▶ Extracted text:
But I really struggle to figure out how to set the resistance - the pedalling usually seems harder than reality (no chance to freewheel like on the road) but if I slacken off the tension my ave speed shoots to the mid twenties ( from mid teens) and I hit 40mph on occasional sprints. There's a line of rubber particles behind the rear wheel !
Also find it difficult to cycle smoothly, especially at sub 15mph speeds - on the downstroke there's precious little resistance and pedalling is just plain jerky. Perhaps there's not enough flywheel assistance.
Anyway, onwards and upwards as I my aim is to crack 4 miles in 12 mins, then build up to 5 miles etc. goal is to do that 10 miles in 30 mins which is just a tad quicker than I ever managed on my touring (now an Audax variant) on the road.


----------



## NorthernSky (26 Dec 2012)

are you using a dedicated turbo trainer tyre Liffy99. they are nice smooth and might help with your sessions


----------



## jdtate101 (26 Dec 2012)

Liffy99 said:


> Don't laugh !
> I've not done much cycling for over a decade and then basically touring holidays, 15 mile commutes and a couple of short Audax rides. So now I'm hopelessly unfit, in my 50s and to confound matters, tore a knee ligament back in August which is taking months to heal.
> So bought a TACX Sirius turbo trainer a couple of weeks ago to try and get a bit more exercise. And boy, is it hard work ! I started off thinking I'll do 10 miles and gradually improve my time. Ha ha, after 2 I was done in, knee aching and had had enough. Since then I've added 0.1 mies each session and built up to 4 miles, with reducing times (now about 13 mins).
> But I really struggle to figure out how to set the resistance - the pedalling usually seems harder than reality (no chance to freewheel like on the road) but if I slacken off the tension my ave speed shoots to the mid twenties ( from mid teens) and I hit 40mph on occasional sprints. There's a line of rubber particles behind the rear wheel !
> ...


 
Set the turbo on a light resistance where you can pedal in the lower half of the cassette (big ring) at about 20mph and do it where you are sweating, but not going into the red. This will be about approx to road riding at 20mph.

▶ Prompt:
In the turbo trainer discussion, why does the pedalling usually seem harder than it really is? Reply in one to three sentences. The listing has no connection to the turbo trainer discussion.

▶ Data section:
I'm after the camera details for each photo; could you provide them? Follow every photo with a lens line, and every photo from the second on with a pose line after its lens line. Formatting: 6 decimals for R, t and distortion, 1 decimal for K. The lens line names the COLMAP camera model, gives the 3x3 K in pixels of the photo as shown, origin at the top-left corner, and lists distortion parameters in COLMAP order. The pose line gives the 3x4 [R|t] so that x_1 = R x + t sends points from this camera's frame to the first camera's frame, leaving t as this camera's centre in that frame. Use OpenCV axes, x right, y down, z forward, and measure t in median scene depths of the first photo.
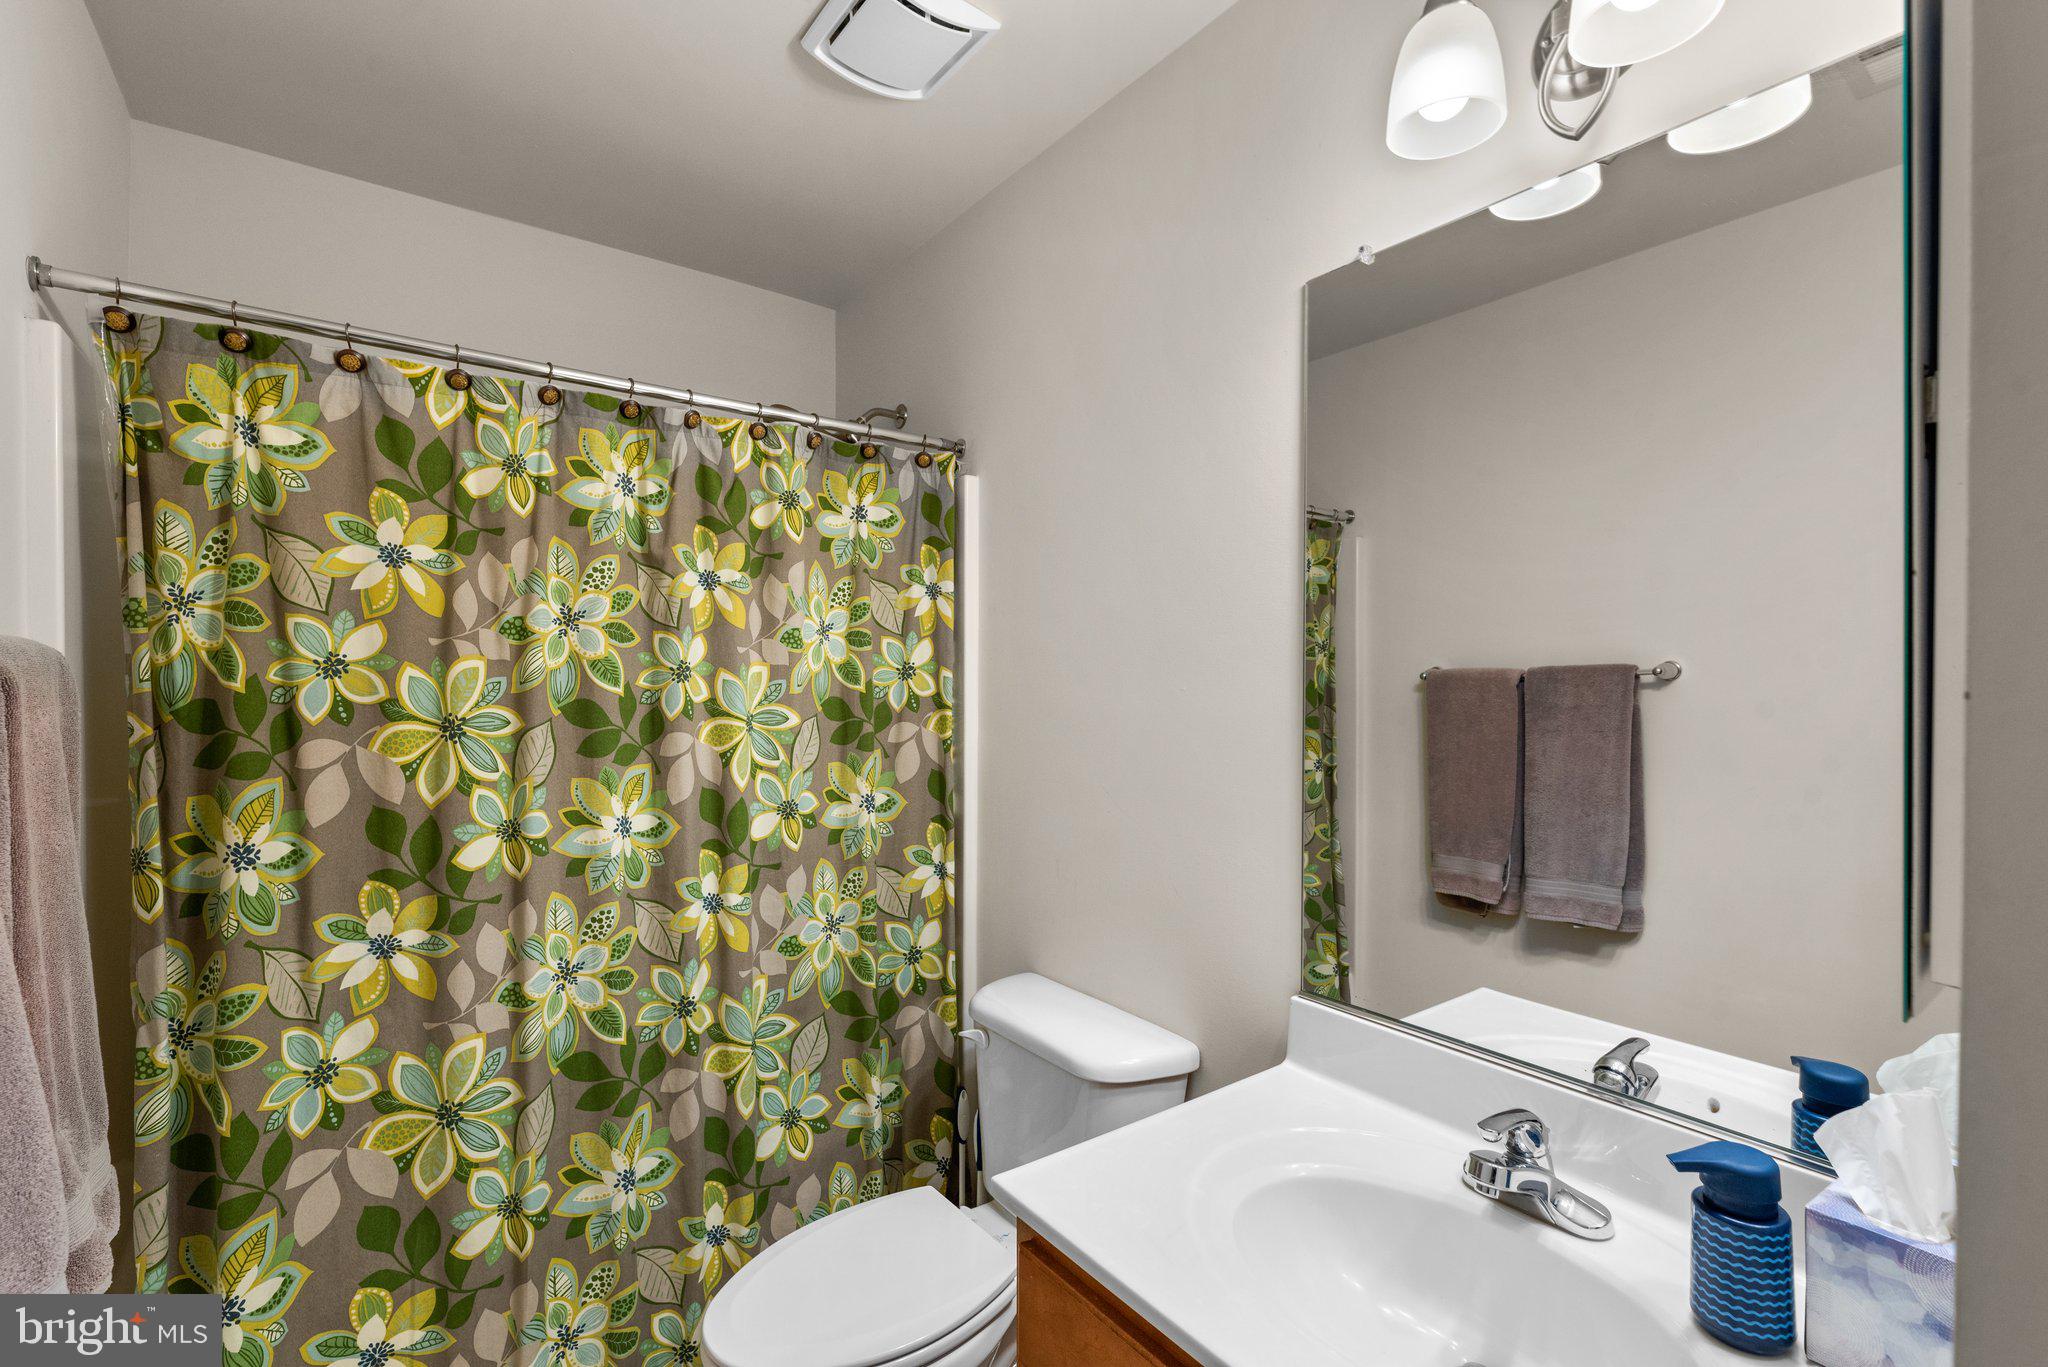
lens RADIAL K [[934.5, 0, 1024.8], [0, 934.5, 685.0], [0, 0, 1]] dist [-0.000275, 0.000997]
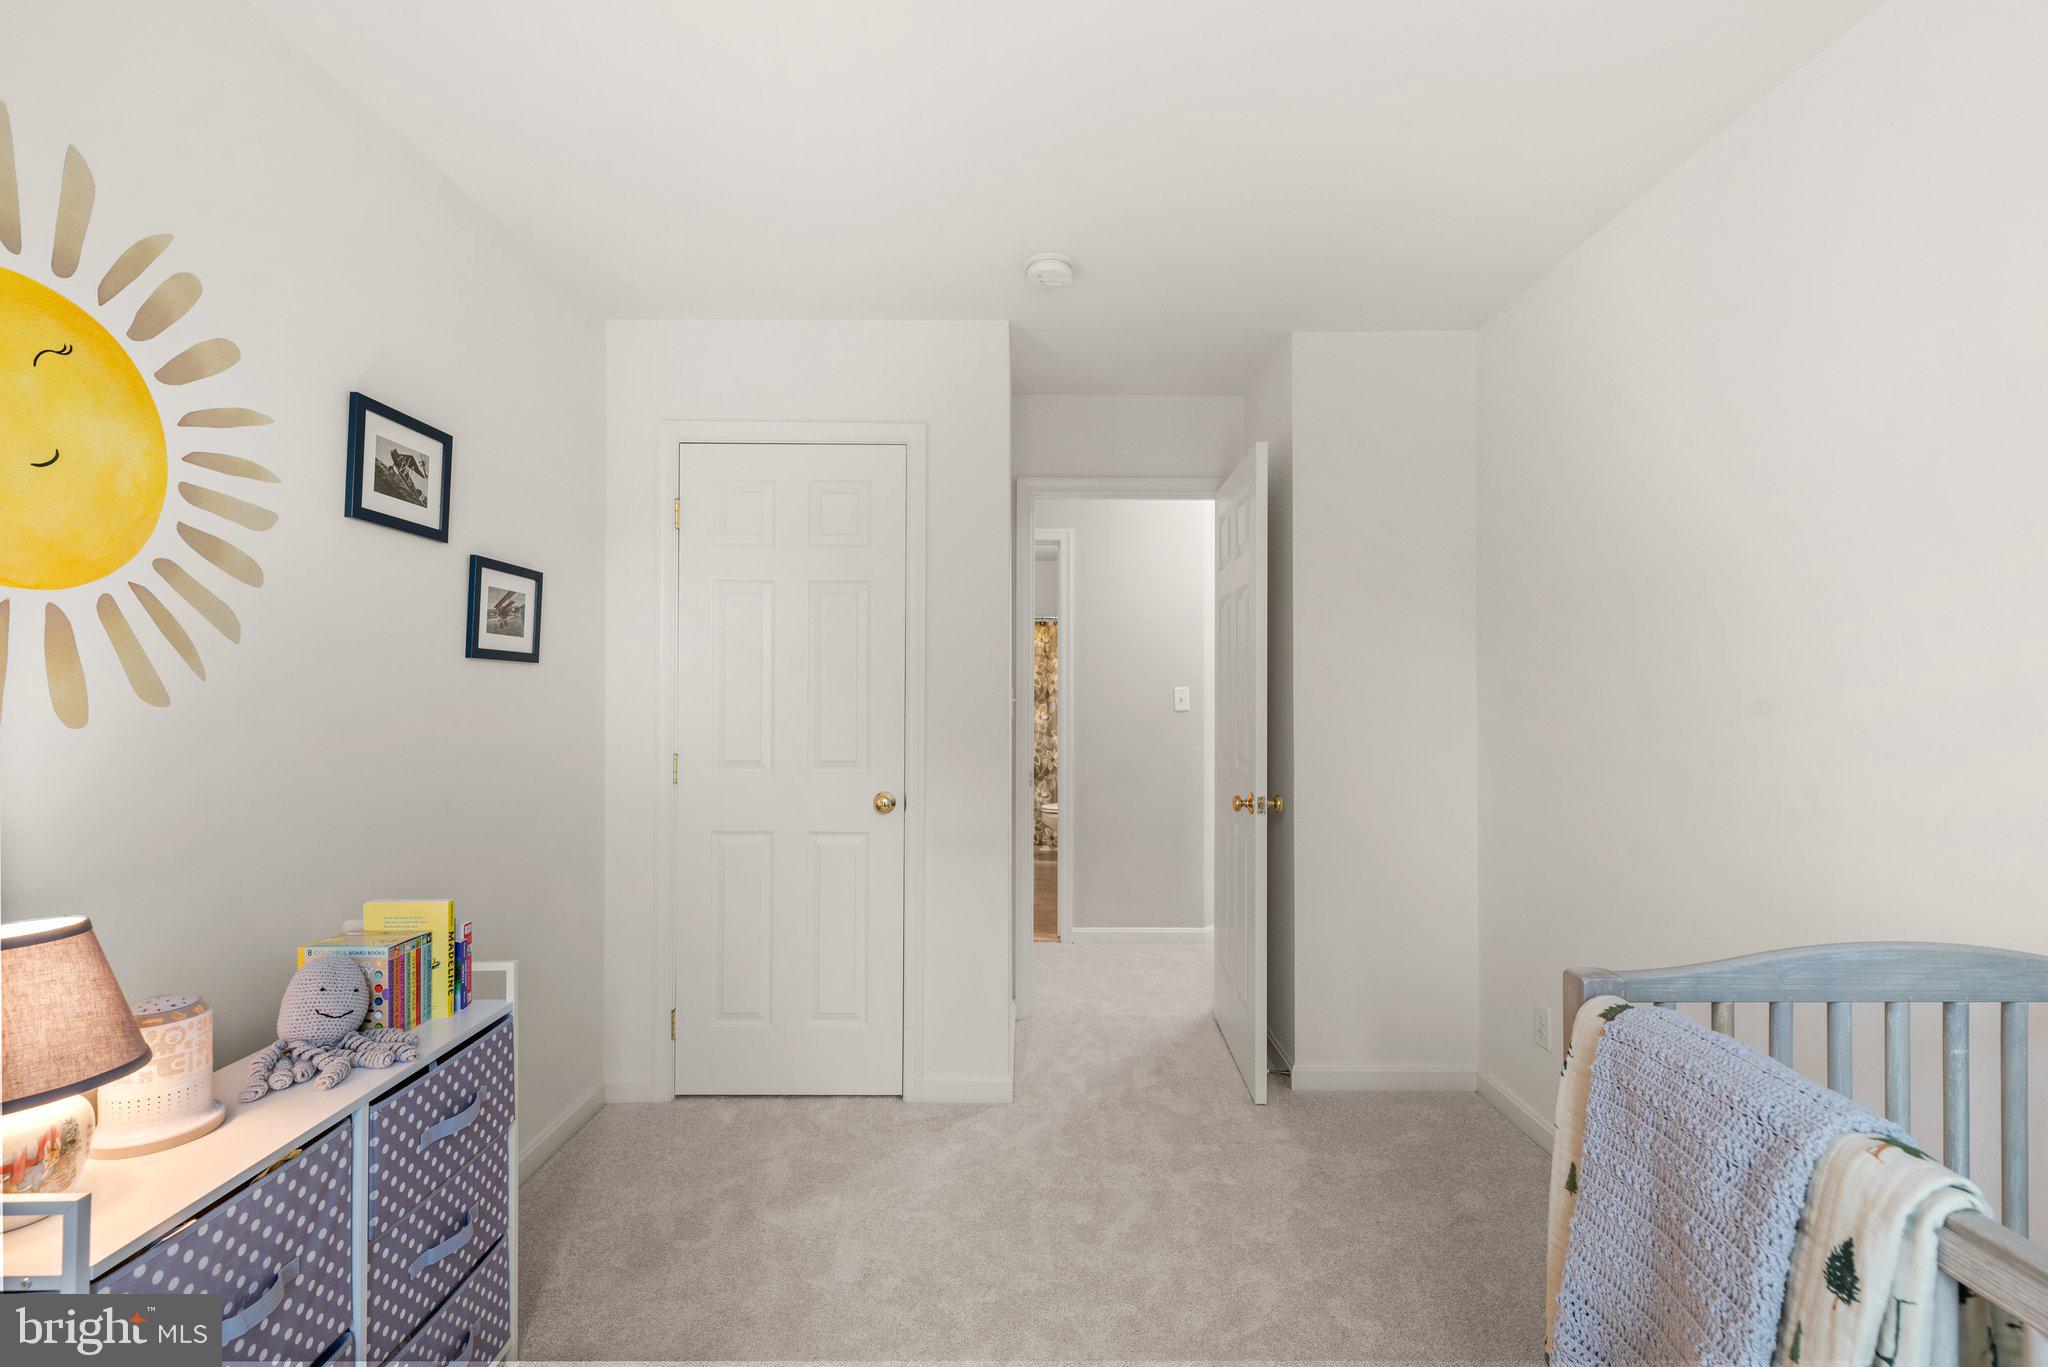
lens RADIAL K [[934.5, 0, 1024.5], [0, 934.5, 685.1], [0, 0, 1]] dist [-0.000275, 0.000997]
pose [[0.811132, -0.005025, -0.584841, 2.078990], [-0.003743, 0.999898, -0.013782, 0.058817], [0.584851, 0.013368, 0.811031, -2.612672]]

▶ Written reply:
On the turbo trainer there is no chance to freewheel as there is on the road. For that reason, the pedalling usually seems harder than it really is.